## START

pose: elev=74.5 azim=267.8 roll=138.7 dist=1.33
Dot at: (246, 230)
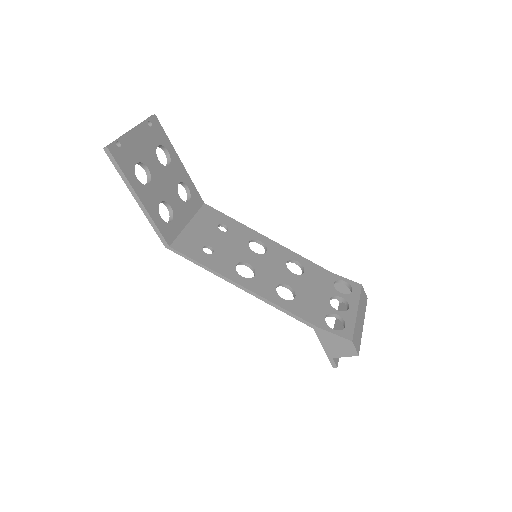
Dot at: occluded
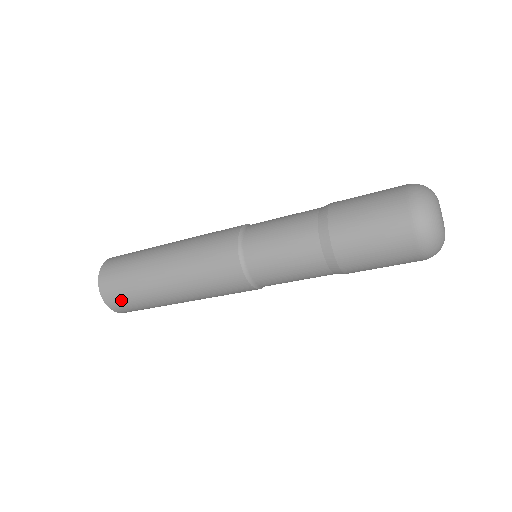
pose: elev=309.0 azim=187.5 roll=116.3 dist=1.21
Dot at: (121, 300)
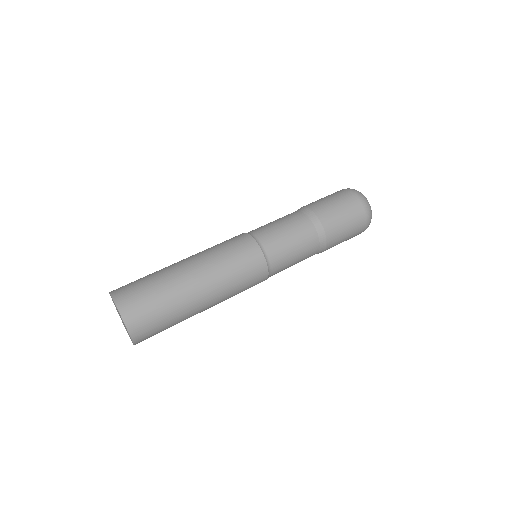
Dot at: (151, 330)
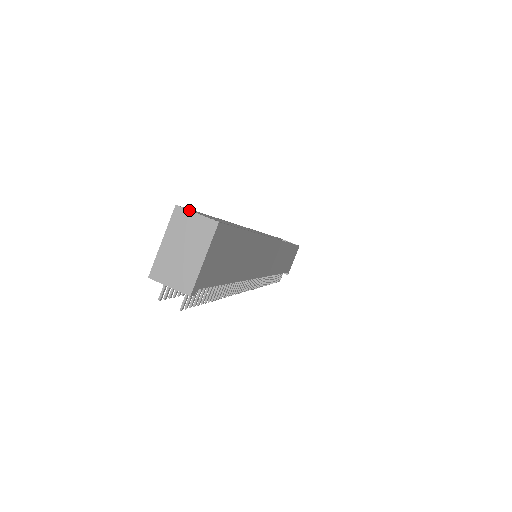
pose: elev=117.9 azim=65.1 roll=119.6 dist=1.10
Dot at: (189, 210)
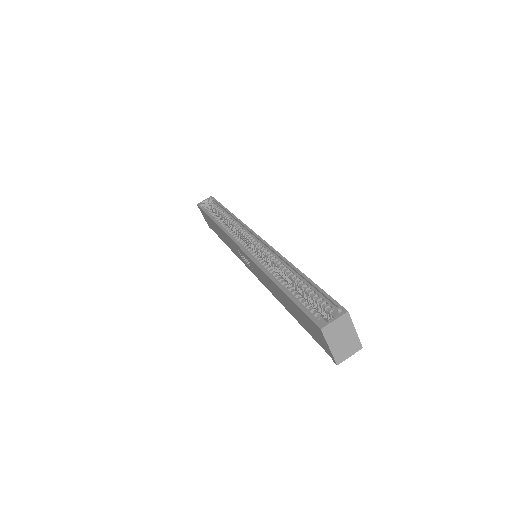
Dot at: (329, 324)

## END
## START

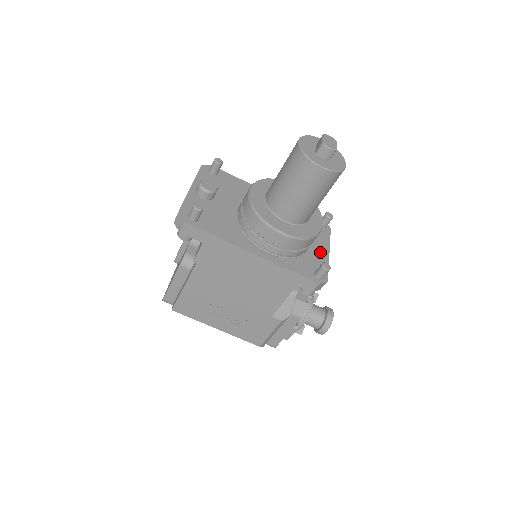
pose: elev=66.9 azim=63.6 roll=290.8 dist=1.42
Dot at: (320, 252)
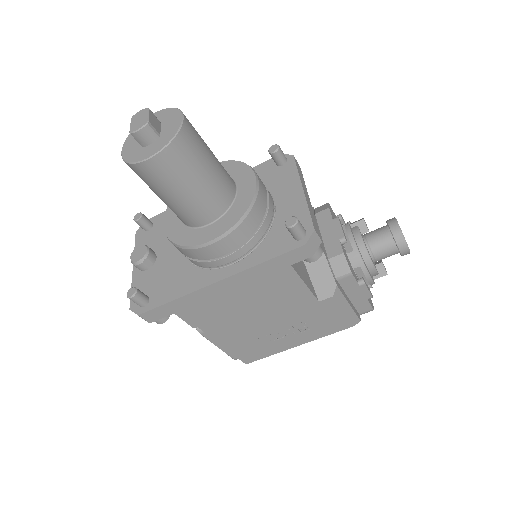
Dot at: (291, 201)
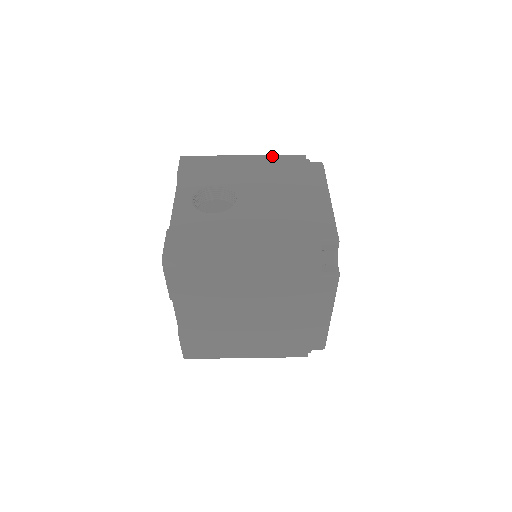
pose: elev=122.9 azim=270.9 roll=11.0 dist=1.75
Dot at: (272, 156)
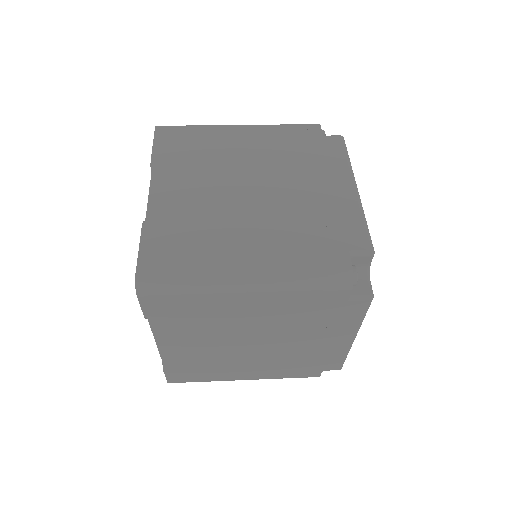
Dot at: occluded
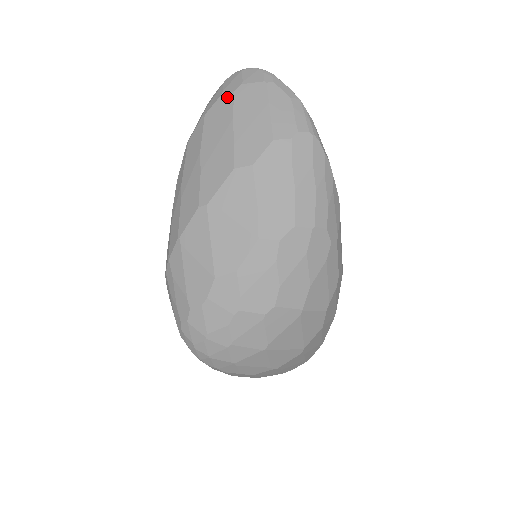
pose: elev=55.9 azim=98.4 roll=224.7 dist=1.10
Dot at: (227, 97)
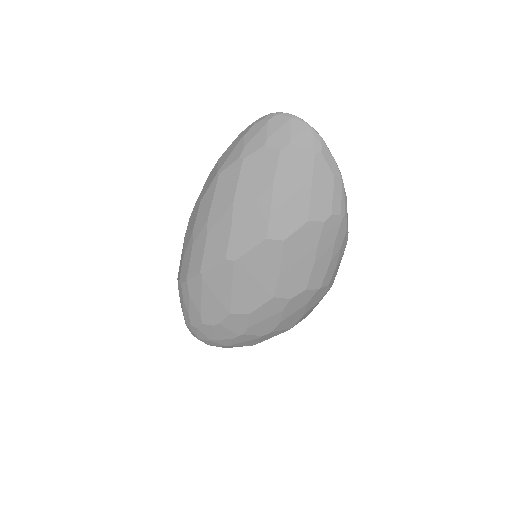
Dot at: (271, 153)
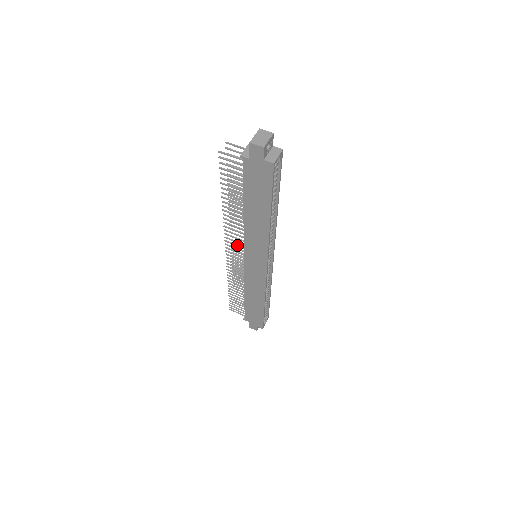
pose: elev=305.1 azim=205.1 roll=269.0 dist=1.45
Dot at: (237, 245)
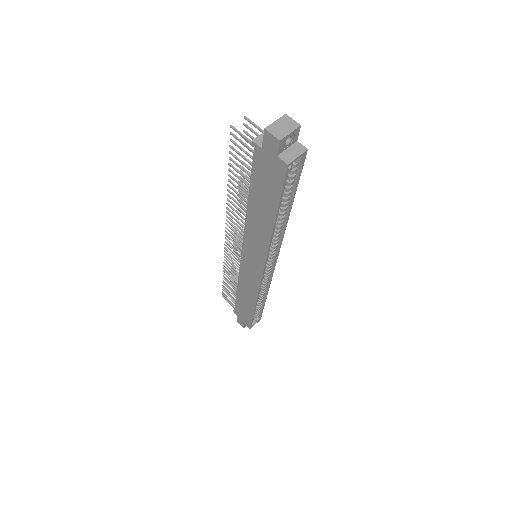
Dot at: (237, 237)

## END
## START

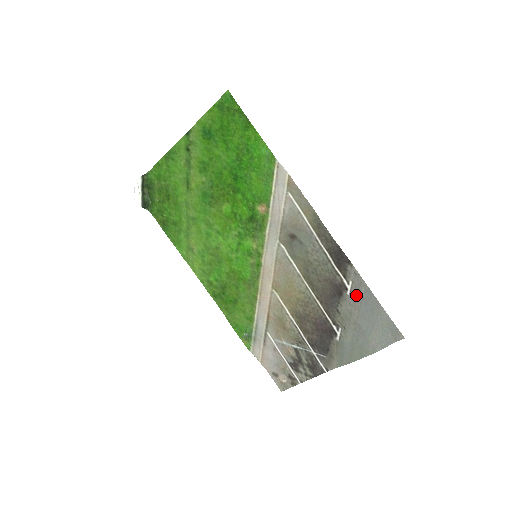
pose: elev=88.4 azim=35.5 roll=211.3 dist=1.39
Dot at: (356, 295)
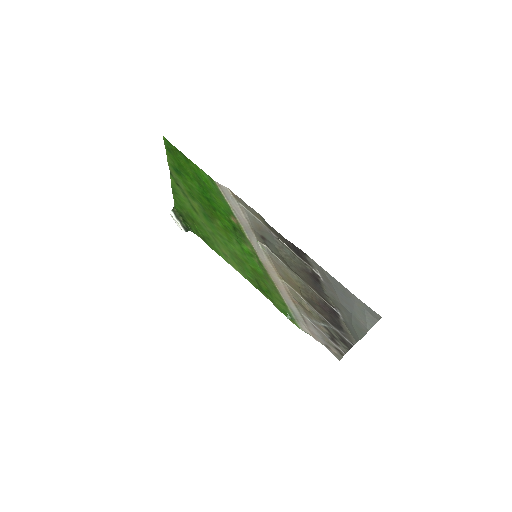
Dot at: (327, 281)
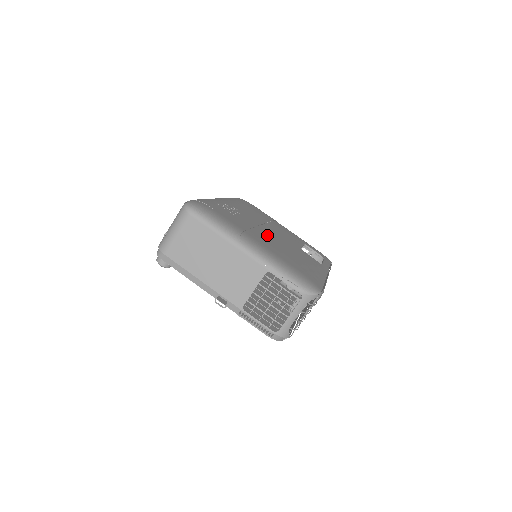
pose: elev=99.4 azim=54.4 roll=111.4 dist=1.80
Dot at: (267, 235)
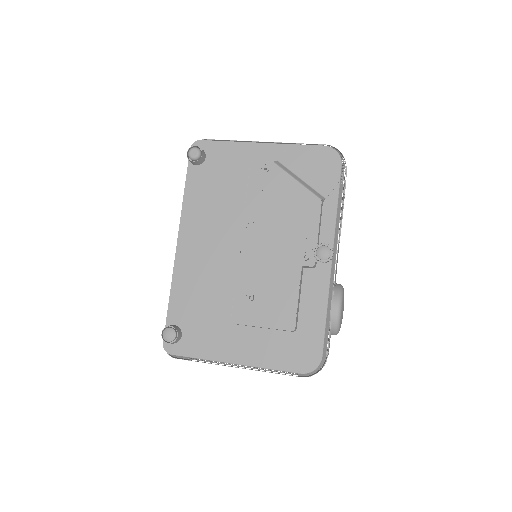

## END

> _What you will do_
Arrange the data as a Markdown table with the columns Row and Line, putting one numbered line in each row. Skip any blank lines and leave the pictures out. Begin at the line that has "pose: elev=309.0 azim=187.5" and stop after the line that has "Dot at: (151, 330)".

> _Output for this exercise_
| Row | Line |
|---|---|
| 1 | pose: elev=309.0 azim=187.5 roll=116.3 dist=1.21 |
| 2 | Dot at: (121, 300) |
| 3 | Dot at: (151, 330) |